I don’t want to buy more clothes right now. I don’t want to spend the money until my body and I find some equilibrium and I can be relatively sure that they will fit me for more than a couple of weeks.

But also, it’s not fun to get dressed in clothes that don’t fit anymore. Even if they don’t fit because I am getting smaller. 

I loved my body in a U.S. size 14. I felt beautiful. I felt sexy and womanly and wonderful. I wasn’t self-conscious or embarrassed. I loved my food,  and my eating was under control. And I love clothes. So I had a lot of clothes that I loved that fit me. 

This weight loss was not planned and it is not really important to me. But it does have these very real consequences. And they can take up a ridiculous amount of space in my head. I can worry about the money and the timing. About whether I should get rid of my size 14s, or keep them in case I need them again in the future. About where to shop and what I want. About how to teach my Amazon account that I am no longer the size it thinks I am, so it can stop recommending everything too big. All while knowing that I am not even going to do anything about it for now anyway.

When I was eating compulsively, whether I was fat or not, I was constantly thinking about my body. CONSTANTLY! It was a program running in the background all the time. But since I got my eating under control, when my weight is stable, I don’t think about my body almost at all. All of my “body crazy“ goes dormant and I just sort of float through life content to be in my vessel. 

But when my body is changing it is on my mind almost as much as before. It’s not as traumatic, and not as dramatic, but it’s there and it’s intense. 

In my life I have a handful of recurring lessons. Things that I have to tackle and retackle, growing a little at a time. And one of them is learning to have a loving relationship with my body. So this too shall pass. And then come around again. And I suppose as long as I am not dead yet, around yet again.

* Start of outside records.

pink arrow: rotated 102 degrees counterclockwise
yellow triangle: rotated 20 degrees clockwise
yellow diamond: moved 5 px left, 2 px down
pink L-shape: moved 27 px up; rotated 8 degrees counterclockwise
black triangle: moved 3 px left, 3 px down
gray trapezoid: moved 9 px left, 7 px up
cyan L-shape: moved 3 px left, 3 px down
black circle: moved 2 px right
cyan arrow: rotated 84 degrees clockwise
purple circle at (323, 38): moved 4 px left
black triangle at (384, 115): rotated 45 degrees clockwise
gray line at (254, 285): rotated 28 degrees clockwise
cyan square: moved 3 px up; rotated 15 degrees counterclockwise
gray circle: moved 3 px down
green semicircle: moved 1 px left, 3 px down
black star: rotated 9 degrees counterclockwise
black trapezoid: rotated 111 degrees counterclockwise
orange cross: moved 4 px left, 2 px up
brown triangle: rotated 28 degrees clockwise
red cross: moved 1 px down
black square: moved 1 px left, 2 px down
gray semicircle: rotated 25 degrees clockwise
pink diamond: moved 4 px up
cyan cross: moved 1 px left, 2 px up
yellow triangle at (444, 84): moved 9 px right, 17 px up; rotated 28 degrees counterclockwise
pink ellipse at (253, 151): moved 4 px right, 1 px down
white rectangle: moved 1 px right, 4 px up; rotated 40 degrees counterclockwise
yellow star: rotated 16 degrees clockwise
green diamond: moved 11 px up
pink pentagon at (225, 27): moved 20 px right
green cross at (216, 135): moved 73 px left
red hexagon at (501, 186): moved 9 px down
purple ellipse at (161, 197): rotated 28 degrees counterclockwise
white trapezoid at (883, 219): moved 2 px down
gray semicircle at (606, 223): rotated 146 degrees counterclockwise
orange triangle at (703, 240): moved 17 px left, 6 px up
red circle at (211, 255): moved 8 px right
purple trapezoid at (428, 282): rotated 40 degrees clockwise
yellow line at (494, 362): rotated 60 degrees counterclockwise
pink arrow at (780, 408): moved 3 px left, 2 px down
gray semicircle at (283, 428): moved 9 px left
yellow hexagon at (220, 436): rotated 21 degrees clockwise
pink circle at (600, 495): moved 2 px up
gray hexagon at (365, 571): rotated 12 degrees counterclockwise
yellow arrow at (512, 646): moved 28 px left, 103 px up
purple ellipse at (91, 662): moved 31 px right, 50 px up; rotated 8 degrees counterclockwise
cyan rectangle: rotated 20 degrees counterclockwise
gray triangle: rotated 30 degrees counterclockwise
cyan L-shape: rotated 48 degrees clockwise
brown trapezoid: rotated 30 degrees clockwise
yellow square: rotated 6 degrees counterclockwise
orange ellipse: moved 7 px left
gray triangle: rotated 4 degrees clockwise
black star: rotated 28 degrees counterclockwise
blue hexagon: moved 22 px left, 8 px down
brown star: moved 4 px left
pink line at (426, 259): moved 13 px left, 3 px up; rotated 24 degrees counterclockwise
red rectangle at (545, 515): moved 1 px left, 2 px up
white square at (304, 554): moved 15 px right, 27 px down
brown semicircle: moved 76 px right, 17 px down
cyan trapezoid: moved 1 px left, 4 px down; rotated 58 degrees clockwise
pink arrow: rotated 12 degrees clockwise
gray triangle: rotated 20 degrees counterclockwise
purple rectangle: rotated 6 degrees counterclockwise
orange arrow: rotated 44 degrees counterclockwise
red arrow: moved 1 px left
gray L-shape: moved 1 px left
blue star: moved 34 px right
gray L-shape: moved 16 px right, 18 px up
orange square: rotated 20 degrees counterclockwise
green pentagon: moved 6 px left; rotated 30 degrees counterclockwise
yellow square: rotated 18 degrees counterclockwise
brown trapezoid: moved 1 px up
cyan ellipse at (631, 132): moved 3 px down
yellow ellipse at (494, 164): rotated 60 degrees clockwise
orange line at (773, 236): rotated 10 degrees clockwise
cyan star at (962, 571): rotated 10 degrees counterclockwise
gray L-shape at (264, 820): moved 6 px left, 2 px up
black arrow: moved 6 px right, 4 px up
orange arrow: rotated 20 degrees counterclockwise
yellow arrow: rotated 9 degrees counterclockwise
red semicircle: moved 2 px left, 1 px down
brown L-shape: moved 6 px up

Less bacon…but still a life beyond my wildest dreams

I was talking to a friend this morning who does what I do with food, and we were talking about how when we were eating compulsively we could never listen to our bodies because we were stuffing them too full with food for them to really tell us anything.

Over the past couple of months I have been losing weight quickly. And since I only eat 3 weighed and measured meals a day, I was eating a lot of high fat proteins like bacon and pork rinds to satisfy my hunger. It allowed me to feed myself enough calories to stave off the gnawing stomach pains. And that really helped. Until last week. When it became clear that my body didn’t need that much fat every day anymore. And it didn’t want it anymore either. 

Over the past few days I started eating more leaner proteins with my meals along with my fatty ones. I am still me and I will always eat bacon. But in smaller quantities for now. 

It’s a miracle that I can hear what my body has to say. That I knew to eat heavier, and now I know to dial it back. That my body is an ever changing vessel and it needs different things at different times and that if I pay attention, it will make it clear to me what it needs. And that I am not shoving it full of so much junk that I have numbed myself and smothered anything it had to tell me.

When I keep simple sugars and carbs out of my body, I keep a clear head, which lets me listen to my body and my life and make choices accordingly. And because of that I have a life that I could never have imagined before I got my eating under control. Truly a life beyond my wildest dreams.